------ Records to use

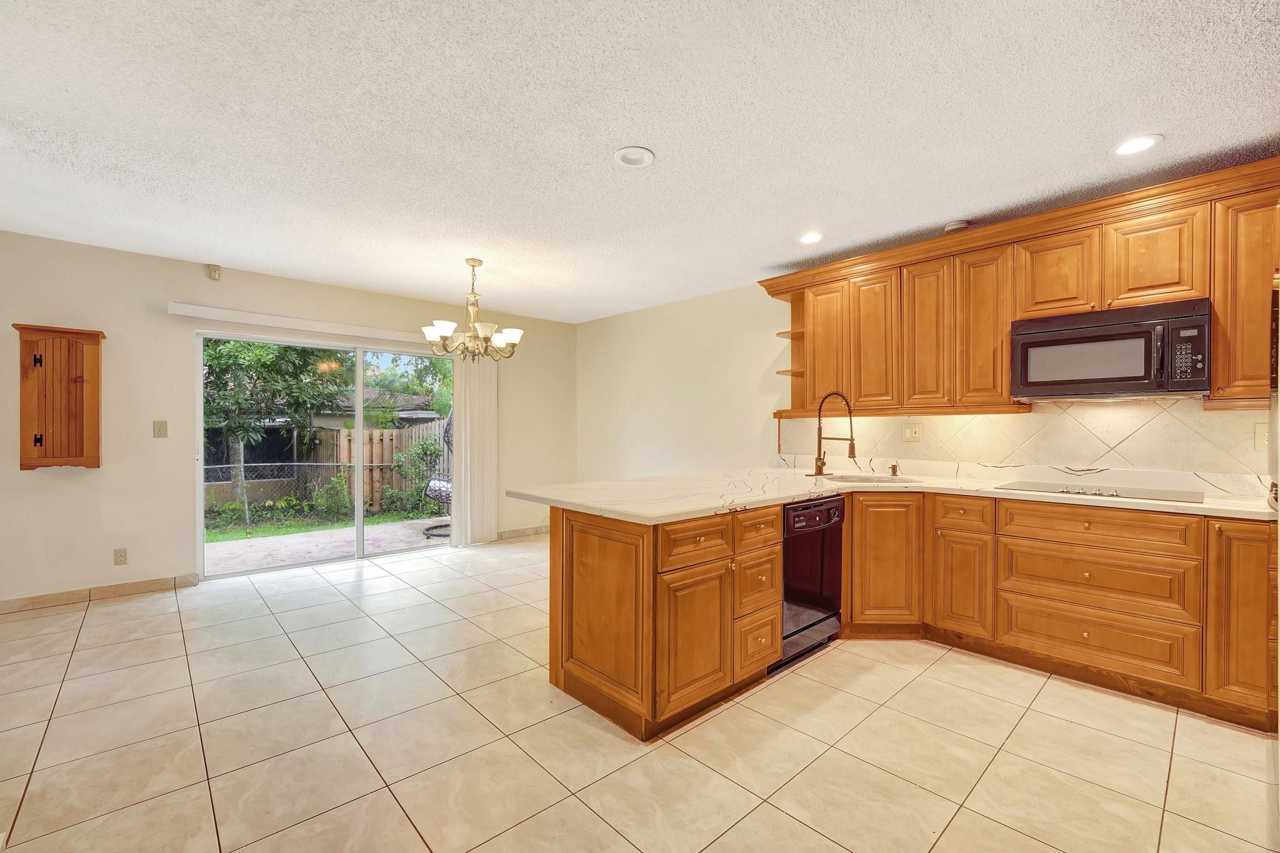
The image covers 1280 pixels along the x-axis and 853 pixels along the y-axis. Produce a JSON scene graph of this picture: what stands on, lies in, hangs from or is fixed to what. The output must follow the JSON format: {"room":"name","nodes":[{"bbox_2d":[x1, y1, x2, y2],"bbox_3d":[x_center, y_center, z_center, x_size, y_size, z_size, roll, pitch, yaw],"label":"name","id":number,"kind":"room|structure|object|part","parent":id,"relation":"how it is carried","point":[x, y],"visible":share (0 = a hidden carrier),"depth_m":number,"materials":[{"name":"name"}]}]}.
{"room":"kitchen","nodes":[
{"label":"kitchen","id":0,"kind":"room"},
{"bbox_2d":[0,229,577,605],"bbox_3d":[-2.965,-0.028,4.478,5.935,2.538,0.159,0,0,-43],"label":"back wall","id":1,"kind":"structure","parent":0,"point":[104,469],"depth_m":3.75,"materials":[{"name":"beige paint"}]},
{"bbox_2d":[12,323,104,469],"bbox_3d":[-3.920,-0.185,3.362,0.431,0.954,0.172,0,0,-43],"label":"wall cabinet","id":2,"kind":"object","parent":1,"relation":"attached to","point":[41,441],"visible":0.99,"depth_m":3.33,"materials":[{"name":"brown wood"}]},
{"bbox_2d":[0,573,198,613],"bbox_3d":[-4.346,1.186,3.153,2.283,0.092,0.013,0,0,-43],"label":"baseboard","id":3,"kind":"structure","parent":1,"relation":"attached to","point":[136,588],"depth_m":3.56,"materials":[{"name":"tile"}]},
{"bbox_2d":[113,547,128,565],"bbox_3d":[-3.788,0.946,3.632,0.072,0.118,0.009,0,0,-43],"label":"wall socket","id":4,"kind":"object","parent":1,"relation":"attached to","point":[121,555],"visible":0.99,"depth_m":3.63,"materials":[{"name":"plastic"}]},
{"bbox_2d":[151,420,168,437],"bbox_3d":[-3.661,0.018,3.794,0.080,0.122,0.017,0,0,-43],"label":"light switch","id":5,"kind":"object","parent":1,"relation":"attached to","point":[159,429],"visible":0.97,"depth_m":3.80,"materials":[{"name":"beige plastic"}]},
{"bbox_2d":[206,263,221,280],"bbox_3d":[-3.377,-1.228,3.948,0.072,0.104,0.075,0,0,-43],"label":"motion sensor","id":6,"kind":"object","parent":1,"relation":"attached to","point":[216,269],"visible":0.99,"depth_m":3.93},
{"bbox_2d":[167,302,443,345],"bbox_3d":[-2.710,-0.884,4.541,2.285,0.090,0.109,0,0,-43],"label":"blind headrail","id":7,"kind":"object","parent":1,"relation":"attached to","point":[191,314],"visible":0.86,"depth_m":4.23,"materials":[{"name":"white plastic"}]},
{"bbox_2d":[451,351,498,546],"bbox_3d":[-1.736,0.192,5.270,0.501,2.062,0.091,0,0,-43],"label":"vertical blind","id":8,"kind":"object","parent":7,"relation":"hanging from","point":[454,515],"visible":0.84,"depth_m":5.24,"materials":[{"name":"white fabric"}]},
{"bbox_2d":[196,326,453,580],"bbox_3d":[-2.724,0.230,4.681,2.116,2.005,0.125,0,0,-43],"label":"sliding glass door","id":9,"kind":"structure","parent":1,"relation":"in","point":[359,421],"depth_m":4.56,"materials":[{"name":"glass"}]},
{"bbox_2d":[495,524,549,539],"bbox_3d":[-1.269,1.208,5.772,1.543,0.090,0.013,0,0,-43],"label":"baseboard","id":10,"kind":"structure","parent":1,"relation":"attached to","point":[524,530],"depth_m":5.70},
{"bbox_2d":[0,0,1279,324],"bbox_3d":[-0.634,-1.318,2.110,6.253,0.107,6.893,0,0,-43],"label":"ceiling","id":11,"kind":"structure","parent":0,"point":[662,132],"depth_m":2.10,"materials":[{"name":"white paint"}]},
{"bbox_2d":[421,257,523,361],"bbox_3d":[-1.267,-0.877,3.802,0.714,0.769,0.707,0,0,-43],"label":"chandelier","id":12,"kind":"object","parent":11,"relation":"hanging from","point":[429,332],"visible":1,"depth_m":3.72,"materials":[{"name":"metal"}]},
{"bbox_2d":[613,145,655,168],"bbox_3d":[-0.028,-1.271,2.355,0.196,0.015,0.196,0,0,-43],"label":"recessed light","id":13,"kind":"object","parent":11,"relation":"in","point":[629,157],"visible":0.99,"depth_m":2.35,"materials":[{"name":"white"}]},
{"bbox_2d":[797,230,825,244],"bbox_3d":[1.145,-1.263,3.340,0.196,0.008,0.197,0,0,-43],"label":"recessed light","id":14,"kind":"object","parent":11,"relation":"in","point":[812,237],"visible":0.99,"depth_m":3.33,"materials":[{"name":"white"}]},
{"bbox_2d":[943,219,969,233],"bbox_3d":[1.991,-1.246,3.131,0.135,0.040,0.136,0,0,-43],"label":"smoke detector","id":15,"kind":"object","parent":11,"relation":"attached to","point":[955,225],"visible":0.82,"depth_m":3.09,"materials":[{"name":"white plastic"}]},
{"bbox_2d":[1109,133,1164,156],"bbox_3d":[2.228,-1.261,2.236,0.190,0.008,0.192,0,0,-43],"label":"recessed light","id":16,"kind":"object","parent":11,"relation":"in","point":[1140,142],"visible":0.99,"depth_m":2.23,"materials":[{"name":"white"}]},
{"bbox_2d":[0,534,1279,852],"bbox_3d":[-0.590,1.296,2.020,6.246,0.099,6.847,0,0,-43],"label":"tile floor","id":17,"kind":"structure","parent":0,"point":[825,842],"depth_m":1.96,"materials":[{"name":"beige tile"}]},
{"bbox_2d":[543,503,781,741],"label":"peninsula cabinet","id":18,"kind":"object","parent":17,"relation":"on","point":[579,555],"visible":0.76,"depth_m":2.17,"materials":[{"name":"brown wood"}]},
{"bbox_3d":[-0.193,0.841,2.253,0.112,0.811,0.606,0,0,-43],"label":"peninsula end panel","id":19,"kind":"part","parent":18,"relation":"part of","materials":[{"name":"brown wood"}]},
{"bbox_3d":[0.245,0.927,2.164,0.369,0.582,0.104,0,0,-43],"label":"cabinet door","id":20,"kind":"part","parent":18,"relation":"part of","materials":[{"name":"brown wood"}]},
{"bbox_3d":[0.250,0.511,2.181,0.417,0.162,0.044,0,0,-43],"label":"drawer","id":21,"kind":"part","parent":18,"relation":"part of","materials":[{"name":"brown wood"}]},
{"bbox_3d":[0.568,0.767,2.455,0.291,0.272,0.085,0,0,-43],"label":"drawer","id":22,"kind":"part","parent":18,"relation":"part of","materials":[{"name":"brown wood"}]},
{"bbox_3d":[0.572,1.059,2.454,0.270,0.277,0.061,0,0,-43],"label":"drawer","id":23,"kind":"part","parent":18,"relation":"part of","materials":[{"name":"brown wood"}]},
{"bbox_3d":[0.564,0.507,2.421,0.328,0.165,0.055,0,0,-43],"label":"drawer","id":24,"kind":"part","parent":18,"relation":"part of","materials":[{"name":"brown wood"}]},
{"bbox_2d":[778,496,844,668],"bbox_3d":[0.774,0.822,2.940,0.582,0.850,0.623,0,0,-43],"label":"dishwasher","id":25,"kind":"object","parent":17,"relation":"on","point":[787,578],"visible":0.46,"depth_m":2.70,"materials":[{"name":"black metal"}]},
{"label":"dishwasher control panel","id":26,"kind":"part","parent":25,"relation":"part of","materials":[{"name":"black plastic"}]},
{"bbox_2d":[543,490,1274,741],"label":"base cabinets","id":27,"kind":"object","parent":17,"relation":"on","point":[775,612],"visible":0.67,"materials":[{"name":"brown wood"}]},
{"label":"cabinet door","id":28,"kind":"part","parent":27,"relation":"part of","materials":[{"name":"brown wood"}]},
{"bbox_2d":[505,464,1279,524],"bbox_3d":[1.303,0.362,2.692,2.271,0.041,2.985,0,0,-43],"label":"countertop","id":29,"kind":"structure","parent":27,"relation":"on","point":[687,505],"depth_m":2.64,"materials":[{"name":"stone"}]},
{"bbox_2d":[810,391,856,476],"bbox_3d":[1.340,0.046,3.408,0.159,0.577,0.330,0,0,-43],"label":"faucet","id":30,"kind":"object","parent":29,"relation":"on","point":[852,449],"visible":0.99,"depth_m":3.45,"materials":[{"name":"metal"}]},
{"bbox_2d":[821,473,923,483],"bbox_3d":[1.501,0.442,3.213,0.577,0.186,0.537,0,0,-43],"label":"sink","id":31,"kind":"object","parent":29,"relation":"in","point":[845,479],"visible":0.3,"depth_m":3.40,"materials":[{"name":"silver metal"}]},
{"bbox_2d":[887,461,899,476],"bbox_3d":[1.760,0.298,3.449,0.080,0.092,0.057,0,0,-43],"label":"soap dispenser","id":32,"kind":"object","parent":29,"relation":"on","point":[895,471],"visible":0.99,"depth_m":3.45,"materials":[{"name":"metal"}]},
{"bbox_2d":[994,480,1201,503],"bbox_3d":[2.386,0.327,2.635,0.518,0.036,0.777,0,0,-43],"label":"cooktop","id":33,"kind":"object","parent":29,"relation":"in","point":[1068,488],"visible":0.95,"depth_m":2.57,"materials":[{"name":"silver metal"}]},
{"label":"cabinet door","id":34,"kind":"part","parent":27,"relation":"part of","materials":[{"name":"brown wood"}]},
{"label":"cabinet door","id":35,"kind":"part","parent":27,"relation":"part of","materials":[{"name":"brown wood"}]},
{"bbox_2d":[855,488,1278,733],"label":"base cabinet run","id":36,"kind":"object","parent":17,"relation":"on","point":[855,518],"visible":0.82,"depth_m":2.42,"materials":[{"name":"brown wood"}]},
{"bbox_2d":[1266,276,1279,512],"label":"refrigerator","id":37,"kind":"object","parent":17,"relation":"on","point":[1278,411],"visible":0.53,"depth_m":1.79,"materials":[{"name":"metal"}]},
{"bbox_2d":[580,269,1274,485],"bbox_3d":[1.619,-0.028,3.890,0.150,2.541,6.650,0,0,-43],"label":"right wall","id":38,"kind":"structure","parent":0,"point":[622,319],"depth_m":5.00,"materials":[{"name":"paint"}]},
{"bbox_2d":[761,158,1278,418],"bbox_3d":[2.102,-0.641,3.061,0.389,1.035,3.179,0,0,-43],"label":"upper cabinets","id":39,"kind":"object","parent":38,"relation":"attached to","point":[1265,264],"visible":0.84,"depth_m":2.83,"materials":[{"name":"brown wood"}]},
{"bbox_2d":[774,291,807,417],"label":"corner shelf","id":40,"kind":"object","parent":39,"relation":"attached to","point":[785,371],"visible":0.54,"depth_m":4.06,"materials":[{"name":"brown wood"}]},
{"bbox_3d":[1.396,-0.597,3.742,0.192,0.934,0.352,0,0,-43],"label":"cabinet door","id":41,"kind":"part","parent":39,"relation":"part of","materials":[{"name":"brown wood"}]},
{"bbox_3d":[1.618,-0.568,3.462,0.176,0.903,0.325,0,0,-43],"label":"cabinet door","id":42,"kind":"part","parent":39,"relation":"part of","materials":[{"name":"brown wood"}]},
{"bbox_3d":[1.852,-0.569,3.235,0.170,0.921,0.302,0,0,-43],"label":"cabinet door","id":43,"kind":"part","parent":39,"relation":"part of","materials":[{"name":"brown wood"}]},
{"bbox_3d":[2.091,-0.573,3.038,0.193,0.929,0.301,0,0,-43],"label":"cabinet door","id":44,"kind":"part","parent":39,"relation":"part of","materials":[{"name":"brown wood"}]},
{"bbox_3d":[2.329,-0.832,2.806,0.220,0.472,0.368,0,0,-43],"label":"cabinet door","id":45,"kind":"part","parent":39,"relation":"part of","materials":[{"name":"brown wood"}]},
{"bbox_2d":[1010,297,1209,400],"bbox_3d":[2.440,-0.366,2.613,0.429,0.426,0.754,0,0,-43],"label":"microwave","id":46,"kind":"object","parent":39,"relation":"attached to","point":[1113,386],"visible":0.99,"depth_m":2.46,"materials":[{"name":"metal"}]},
{"bbox_3d":[2.583,-0.831,2.516,0.154,0.483,0.352,0,0,-43],"label":"cabinet door","id":47,"kind":"part","parent":39,"relation":"part of","materials":[{"name":"brown wood"}]},
{"bbox_2d":[776,397,1277,482],"bbox_3d":[2.275,0.065,3.188,0.012,0.424,2.893,0,0,-43],"label":"tile backsplash","id":48,"kind":"structure","parent":38,"relation":"attached to","point":[1033,416],"depth_m":2.92,"materials":[{"name":"beige tile"}]},
{"bbox_2d":[902,422,922,441],"bbox_3d":[1.902,0.041,3.475,0.016,0.121,0.117,0,0,-43],"label":"wall outlet","id":49,"kind":"object","parent":48,"relation":"attached to","point":[915,431],"visible":0.98,"depth_m":3.47,"materials":[{"name":"beige plastic"}]},
{"bbox_2d":[1253,421,1268,450],"bbox_3d":[3.013,0.049,2.387,0.011,0.128,0.080,0,0,-43],"label":"wall outlet","id":50,"kind":"object","parent":48,"relation":"attached to","point":[1260,434],"visible":0.92,"depth_m":2.40,"materials":[{"name":"plastic"}]},
{"bbox_2d":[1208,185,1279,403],"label":"upper cabinet","id":51,"kind":"object","parent":38,"relation":"attached to","point":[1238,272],"visible":0.81,"depth_m":2.31,"materials":[{"name":"brown wood"}]},
{"label":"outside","id":52,"kind":"structure","parent":0,"visible":0},
{"bbox_2d":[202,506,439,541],"label":"lawn","id":53,"kind":"structure","parent":52,"point":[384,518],"depth_m":8.06,"materials":[{"name":"green plant"}]},
{"bbox_2d":[203,513,451,575],"bbox_3d":[-4.390,1.500,7.181,10.424,0.158,5.559,0,0,-43],"label":"patio ground","id":54,"kind":"structure","parent":52,"point":[234,545],"depth_m":6.17,"materials":[{"name":"beige"}]},
{"bbox_2d":[421,411,454,536],"bbox_3d":[-2.286,0.524,6.413,0.821,1.669,0.821,0,0,-43],"label":"patio chair","id":55,"kind":"object","parent":54,"relation":"on","point":[427,533],"visible":0.37,"depth_m":6.28,"materials":[{"name":"black wicker"}]},
{"bbox_2d":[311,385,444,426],"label":"neighboring house","id":56,"kind":"structure","parent":52,"point":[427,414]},
{"label":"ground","id":57,"kind":"structure","parent":52,"visible":0},
{"bbox_2d":[200,336,353,513],"bbox_3d":[-6.516,-0.641,8.182,3.316,4.138,2.978,0,0,-43],"label":"tree","id":58,"kind":"object","parent":57,"relation":"on","point":[264,364],"visible":0.56,"depth_m":7.82,"materials":[{"name":"green plant"}]},
{"bbox_2d":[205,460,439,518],"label":"chain-link fence","id":59,"kind":"object","parent":57,"relation":"on","point":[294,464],"visible":0.48,"depth_m":8.44,"materials":[{"name":"grey metal"}]},
{"bbox_2d":[310,419,447,510],"bbox_3d":[-4.160,0.786,11.078,6.234,1.721,0.132,0,0,-43],"label":"wooden fence","id":60,"kind":"object","parent":57,"relation":"on","point":[389,434],"visible":0.36,"depth_m":10.09,"materials":[{"name":"brown wood"}]},
{"bbox_2d":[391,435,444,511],"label":"shrub","id":61,"kind":"object","parent":57,"relation":"on","point":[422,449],"visible":0.72,"depth_m":9.09,"materials":[{"name":"green plant"}]}
]}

------------

Description of the task
For each line above that includes "panel", copy the line.

Exercise output
{"bbox_3d":[-0.193,0.841,2.253,0.112,0.811,0.606,0,0,-43],"label":"peninsula end panel","id":19,"kind":"part","parent":18,"relation":"part of","materials":[{"name":"brown wood"}]},
{"label":"dishwasher control panel","id":26,"kind":"part","parent":25,"relation":"part of","materials":[{"name":"black plastic"}]},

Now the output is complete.